READING PASSAGE
============

Spring has finally sprung and I hope you've all been enjoying the nice weather! Warmer temps naturally bring about excitement for summer, and also remind us we will soon be wearing significantly less clothing and exposing parts of our body to sunlight that are essentially translucent at the moment. For those of you who had fall or winter babies like me, you may be feeling this even more acutely!
So with Memorial Day only five weeks away, it's time to do a Spring cleaning of your diet. But where to start? No matter what your approach to getting healthy, I wanted to share three core principles to help clear up some common misconceptions and get you started on your summer goals.
1) Not all calories are created equal
This is one of my favorite principles when it comes to nutrition. What this means is, if I tell you to stick to 2000 calories per day, you will see different results if you eat 2000 calories worth of fruits and vegetables than you will if you eat 2000 calories worth of cheeseburgers. You are probably thinking, “duh”, but it’s a simple principle that can be lost when you’re busy trying to stick to a specific number. Where the calories come from is more important than the number, so while you should make sure you’re not totally overdoing it, try not to obsess over how many you are consuming in a day. The number of calories your body needs completely depends on your weight and your activity level so it’s going to be different for every person.
2) Eating fat will not make you fat
This is one of those trends from the 80’s that sparked a revolution of “fat-free” and “low-fat” food options. Unfortunately those items are often packed with added sugar and sodium to boost the flavor, so they end up doing more harm than good. Now, there are good fats and bad fats so it is important to make the distinction, but what we’ve learned in the last decade is that not only do good fats not make you fat, our bodies actually need them to function properly and they can help with weight loss. Good fats can be found in things such as avocados, olive oil, nuts and nut butters, coconut and coconut oil, grass-fed meats, wild salmon, whole eggs (the yolk), and full-fat dairy. Bad fats are the ones that can lead to health problems. These are called trans fats and include anything with hydrogenated oil, often found in restaurant food or processed, packaged, and fried foods.

============

Dataset entries
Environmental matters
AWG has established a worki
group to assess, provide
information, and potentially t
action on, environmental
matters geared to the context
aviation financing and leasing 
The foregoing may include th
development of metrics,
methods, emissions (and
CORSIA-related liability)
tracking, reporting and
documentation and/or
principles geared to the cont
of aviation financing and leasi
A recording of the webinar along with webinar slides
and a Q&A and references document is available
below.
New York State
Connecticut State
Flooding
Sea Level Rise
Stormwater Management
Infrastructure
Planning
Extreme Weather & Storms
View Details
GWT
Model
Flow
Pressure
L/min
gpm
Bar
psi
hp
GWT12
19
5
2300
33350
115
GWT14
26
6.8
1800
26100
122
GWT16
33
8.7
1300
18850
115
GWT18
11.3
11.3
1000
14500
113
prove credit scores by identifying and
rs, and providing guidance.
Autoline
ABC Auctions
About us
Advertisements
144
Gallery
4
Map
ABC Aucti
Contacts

============

CHECK YOUR UNDERSTANDING
(1) In the spring diet post, what does the number of calories a body needs depend on?
(2) Translate this sentence from the spring diet post into Spanish: "Bad fats are the ones that can lead to health problems."
(3) Continue the spring diet post from where it stops.

RESULTS BY TASK
(1) It depends on a person's weight and activity level.

(2) Las grasas malas son las que pueden provocar problemas de salud.

(3)
3) Unless you have an intolerance, don’t cut out a food group
If you don’t notice any issues with your body digesting a particular food group, it’s best to keep it in rotation. Carbohydrates in particular have been given a bad reputation and are usually the first to go if you’re trying to lose weight. However, carbs are the body’s main source of energy so shouldn’t be cut out entirely from your diet, but much like fats, there are “good” carbs, known as complex carbs, and “bad” carbs, called simple carbs. Complex carbs are fruits, vegetables and whole grains, while simple carbs can be considered anything white - white sugar, white bread, white rice, white pasta. These items have been stripped of all their nutrients, so your body digests them quickly, causing your blood sugar spike, and when it crashes, you are hungry again. This is why it feels like you could eat 3 take-out cartons of white rice and not feel full. So stick to whole grain carbs such as whole grain pasta and bread, and brown rice, which will maximize your protein and fiber intake and keep you feeling satisfied longer.